Facebook Director Peter Thiel Is Leading The Search For Trump's Top Antitrust Officials

The billionaire Facebook board member is on the hunt for candidates to chair the Federal Trade Commission and lead antitrust enforcement at the Justice Department, sources say.

Peter Thiel, the billionaire venture capitalist and Facebook board member, is leading the Trump administration's search to fill the government's two top antitrust enforcement jobs, two people familiar with the matter have told BuzzFeed News. While the process is ongoing, the candidate said to be the preferred choice of another tech giant, Google, is unlikely to be picked, the people added.

Thiel, who supported President Trump in the campaign and then joined his transition team, is vetting candidates for chairperson of the Federal Trade Commission and antitrust chief at the Department of Justice, the two officials who enforce the nation’s anti-monopoly laws, according to the people familiar with the matter. On Wednesday, Trump named Maureen Ohlhausen, a Republican FTC commissioner, as acting chairwoman, but the search for a permanent chair continues.

One candidate to lead the FTC, Joshua Wright, a former commissioner at the agency, is seen as Google’s favorite for the job. Wright has ties to Google from his earlier work as a law professor, when he received funding from groups backed by Google and co-wrote a paper sympathetic to the search giant. But Eric Schmidt, the executive chairman of Google’s parent company, who supported Hillary Clinton’s campaign, has struggled to gain traction in Trump’s circle, one person said.
================================
• **Questions to answer**
**1.** According to the article on Peter Thiel's antitrust search, why is Joshua Wright regarded as Google's favorite to lead the FTC? Answer in one to three sentences.
**2.** In the article on Peter Thiel's antitrust search, whom did Trump name as acting chairwoman of the Federal Trade Commission on Wednesday?
**3.** Pick up the article on Peter Thiel's antitrust search after its final sentence and carry it forward.
The records that follow have nothing to do with this work.

• **Saved entries**
================================
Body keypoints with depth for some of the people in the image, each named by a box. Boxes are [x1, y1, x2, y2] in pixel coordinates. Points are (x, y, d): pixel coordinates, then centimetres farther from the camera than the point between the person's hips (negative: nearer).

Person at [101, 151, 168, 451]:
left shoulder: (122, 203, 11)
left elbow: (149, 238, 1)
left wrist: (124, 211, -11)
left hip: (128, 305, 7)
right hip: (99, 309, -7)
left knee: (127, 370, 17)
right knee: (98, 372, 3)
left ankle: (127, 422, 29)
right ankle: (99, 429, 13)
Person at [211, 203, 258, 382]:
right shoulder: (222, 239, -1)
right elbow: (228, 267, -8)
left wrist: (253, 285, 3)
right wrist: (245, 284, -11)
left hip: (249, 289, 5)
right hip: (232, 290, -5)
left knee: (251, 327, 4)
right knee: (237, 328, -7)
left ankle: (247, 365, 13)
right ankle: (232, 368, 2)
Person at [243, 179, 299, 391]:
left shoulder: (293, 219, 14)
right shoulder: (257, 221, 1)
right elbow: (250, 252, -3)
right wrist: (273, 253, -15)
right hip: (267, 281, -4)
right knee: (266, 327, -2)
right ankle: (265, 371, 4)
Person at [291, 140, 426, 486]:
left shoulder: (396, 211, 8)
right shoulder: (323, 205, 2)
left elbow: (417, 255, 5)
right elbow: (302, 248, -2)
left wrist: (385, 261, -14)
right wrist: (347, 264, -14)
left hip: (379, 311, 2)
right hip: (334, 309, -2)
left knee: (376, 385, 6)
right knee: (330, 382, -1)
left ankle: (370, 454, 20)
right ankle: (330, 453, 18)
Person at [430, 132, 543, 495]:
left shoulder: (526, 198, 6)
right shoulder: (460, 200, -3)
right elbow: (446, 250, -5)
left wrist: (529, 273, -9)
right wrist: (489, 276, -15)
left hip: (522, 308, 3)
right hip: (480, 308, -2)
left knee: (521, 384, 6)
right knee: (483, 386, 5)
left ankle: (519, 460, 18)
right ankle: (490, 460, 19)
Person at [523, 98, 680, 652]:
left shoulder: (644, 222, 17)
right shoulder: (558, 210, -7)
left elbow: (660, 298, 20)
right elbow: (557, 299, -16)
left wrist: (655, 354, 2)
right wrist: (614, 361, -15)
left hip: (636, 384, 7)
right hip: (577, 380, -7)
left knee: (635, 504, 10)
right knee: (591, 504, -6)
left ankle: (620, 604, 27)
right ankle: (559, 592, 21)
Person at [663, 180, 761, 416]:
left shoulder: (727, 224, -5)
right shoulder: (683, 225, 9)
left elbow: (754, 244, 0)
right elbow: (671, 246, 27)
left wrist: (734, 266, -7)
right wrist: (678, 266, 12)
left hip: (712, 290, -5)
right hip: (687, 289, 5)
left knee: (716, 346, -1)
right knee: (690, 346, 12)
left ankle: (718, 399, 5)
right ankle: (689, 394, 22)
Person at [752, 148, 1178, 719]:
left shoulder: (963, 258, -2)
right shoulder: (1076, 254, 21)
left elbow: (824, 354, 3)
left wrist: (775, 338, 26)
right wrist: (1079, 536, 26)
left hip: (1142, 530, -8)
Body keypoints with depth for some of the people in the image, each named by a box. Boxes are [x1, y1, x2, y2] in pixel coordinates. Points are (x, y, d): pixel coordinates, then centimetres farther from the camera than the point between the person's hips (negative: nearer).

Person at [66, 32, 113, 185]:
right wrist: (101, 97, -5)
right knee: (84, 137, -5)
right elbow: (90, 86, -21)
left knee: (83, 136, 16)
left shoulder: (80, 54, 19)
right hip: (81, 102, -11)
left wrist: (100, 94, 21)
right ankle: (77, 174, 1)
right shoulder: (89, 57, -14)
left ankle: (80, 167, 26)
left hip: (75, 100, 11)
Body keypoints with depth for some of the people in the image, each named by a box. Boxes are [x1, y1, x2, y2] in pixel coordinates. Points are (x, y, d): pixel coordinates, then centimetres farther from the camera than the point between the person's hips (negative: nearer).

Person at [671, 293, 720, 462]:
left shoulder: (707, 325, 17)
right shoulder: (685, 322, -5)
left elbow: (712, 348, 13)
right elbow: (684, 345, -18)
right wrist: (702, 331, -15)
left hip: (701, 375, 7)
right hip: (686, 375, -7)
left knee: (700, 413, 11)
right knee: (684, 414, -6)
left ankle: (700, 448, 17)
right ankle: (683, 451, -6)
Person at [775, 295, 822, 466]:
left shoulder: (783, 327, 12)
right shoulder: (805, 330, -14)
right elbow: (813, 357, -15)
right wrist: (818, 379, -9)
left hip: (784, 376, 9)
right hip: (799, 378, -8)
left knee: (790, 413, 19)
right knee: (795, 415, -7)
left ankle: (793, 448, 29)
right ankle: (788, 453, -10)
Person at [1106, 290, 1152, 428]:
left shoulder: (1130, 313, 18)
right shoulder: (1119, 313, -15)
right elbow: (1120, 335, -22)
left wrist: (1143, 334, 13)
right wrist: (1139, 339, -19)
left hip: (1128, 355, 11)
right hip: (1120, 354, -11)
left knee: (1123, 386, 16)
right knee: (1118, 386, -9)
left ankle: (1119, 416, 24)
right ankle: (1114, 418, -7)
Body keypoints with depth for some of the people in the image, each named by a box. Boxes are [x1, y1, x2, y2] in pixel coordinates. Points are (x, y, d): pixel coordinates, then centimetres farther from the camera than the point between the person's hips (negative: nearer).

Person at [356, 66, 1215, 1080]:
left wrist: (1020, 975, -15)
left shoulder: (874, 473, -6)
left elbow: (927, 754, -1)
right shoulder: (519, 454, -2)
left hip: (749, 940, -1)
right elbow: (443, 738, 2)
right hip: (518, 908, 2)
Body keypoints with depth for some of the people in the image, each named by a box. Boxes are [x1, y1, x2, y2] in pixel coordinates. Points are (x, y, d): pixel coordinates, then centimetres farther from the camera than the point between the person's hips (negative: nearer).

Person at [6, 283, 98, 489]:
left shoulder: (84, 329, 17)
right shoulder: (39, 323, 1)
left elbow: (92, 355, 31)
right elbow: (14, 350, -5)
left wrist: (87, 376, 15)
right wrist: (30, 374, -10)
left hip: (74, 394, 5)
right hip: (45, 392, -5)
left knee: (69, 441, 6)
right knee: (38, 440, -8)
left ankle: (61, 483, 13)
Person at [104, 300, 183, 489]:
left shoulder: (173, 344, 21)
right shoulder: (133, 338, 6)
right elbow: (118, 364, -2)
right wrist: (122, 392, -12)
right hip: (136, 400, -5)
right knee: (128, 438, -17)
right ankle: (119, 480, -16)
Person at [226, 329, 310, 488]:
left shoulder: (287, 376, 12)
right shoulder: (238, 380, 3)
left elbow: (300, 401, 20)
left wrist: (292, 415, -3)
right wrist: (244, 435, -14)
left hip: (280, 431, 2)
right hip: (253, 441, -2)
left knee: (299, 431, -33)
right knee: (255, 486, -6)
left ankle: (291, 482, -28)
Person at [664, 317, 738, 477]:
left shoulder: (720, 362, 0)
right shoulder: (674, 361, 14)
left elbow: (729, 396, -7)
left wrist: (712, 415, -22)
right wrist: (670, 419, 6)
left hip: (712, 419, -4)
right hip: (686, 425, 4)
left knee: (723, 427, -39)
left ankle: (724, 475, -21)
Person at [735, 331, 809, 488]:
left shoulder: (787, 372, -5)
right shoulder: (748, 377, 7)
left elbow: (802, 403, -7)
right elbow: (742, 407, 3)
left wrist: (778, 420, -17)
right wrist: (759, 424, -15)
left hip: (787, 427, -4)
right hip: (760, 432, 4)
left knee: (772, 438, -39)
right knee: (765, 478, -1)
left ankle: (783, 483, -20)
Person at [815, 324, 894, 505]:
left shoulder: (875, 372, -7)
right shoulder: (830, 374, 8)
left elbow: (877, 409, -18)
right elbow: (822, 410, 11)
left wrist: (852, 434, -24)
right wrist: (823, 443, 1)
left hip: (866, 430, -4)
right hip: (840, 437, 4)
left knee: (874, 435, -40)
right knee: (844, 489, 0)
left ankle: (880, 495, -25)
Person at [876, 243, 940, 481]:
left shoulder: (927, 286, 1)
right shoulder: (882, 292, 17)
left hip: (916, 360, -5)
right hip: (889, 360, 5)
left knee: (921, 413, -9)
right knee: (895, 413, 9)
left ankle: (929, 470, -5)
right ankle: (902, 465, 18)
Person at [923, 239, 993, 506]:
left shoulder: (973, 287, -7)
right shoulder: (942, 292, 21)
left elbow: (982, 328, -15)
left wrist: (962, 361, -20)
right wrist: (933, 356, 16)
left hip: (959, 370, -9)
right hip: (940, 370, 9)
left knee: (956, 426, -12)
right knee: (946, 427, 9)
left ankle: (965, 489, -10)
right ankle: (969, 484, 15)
================================
• **Expected outputs**
**1.** Wright has ties to Google from his earlier work as a law professor. During that time he received funding from groups backed by Google and co-wrote a paper sympathetic to the company.

**2.** Trump named Maureen Ohlhausen, a Republican FTC commissioner.

**3.**
Google, which spent $15.4 million in 2016 lobbying Congress and federal agencies, could now be left in the cold. A leading contender to chair the FTC is Sean Reyes, the Utah attorney general, according to the people. Reyes last year co-wrote a letter to the FTC asking the agency to consider reopening an antitrust case against Google that it had closed without bringing charges.

One challenge for Thiel, according to people familiar with the search, is finding candidates who are Republican and yet willing to diverge from the libertarian position that the government should basically leave companies alone. Trump's campaign rhetoric suggested he would favor candidates who envision an active role for antitrust enforcement, and Thiel's search has reflected that, the people said.

Both Wright and Ohlhausen fit in the traditional conservative mold. At a Heritage Foundation event Tuesday, Ohlhausen was asked by New America Foundation Fellow Matthew Stoller whether President Trump could wield antitrust policies to promote American jobs. “She basically said no,” Stoller told BuzzFeed News.

2. She said 'not to be callous' but that she was 'concerned about importing other values' into competition law.

GCR earlier reported that Thiel was helping to fill the two antitrust jobs. A spokesperson for Thiel did not immediately provide a comment, and spokespeople for the White House did not immediately respond to a request for comment. A spokesperson for Reyes declined to comment, while Wright did not respond to a request for comment. A Google spokesperson also declined to comment.

Thiel’s prominent role in the antitrust vetting process is notable in part because he is a director of Facebook, a company with dominant positions in social media and messaging. Between them, Facebook and Google now account for more than two-thirds of all online ad spending, Bloomberg News has reported. Still, someone close to Thiel said that the venture capitalist’s foremost concern is finding candidates who fit with the president’s particular ideology.

As a businessman, Thiel has praised monopolies, saying that the profitability that comes with dominant market power can give companies the leeway to invest more in their employees and in risky research and development. “Only one thing can allow a business to transcend the daily brute struggle for survival: monopoly profits,” he wrote in his book Zero to One.

The company Thiel has singled out as a prime example of such a monopoly: Google.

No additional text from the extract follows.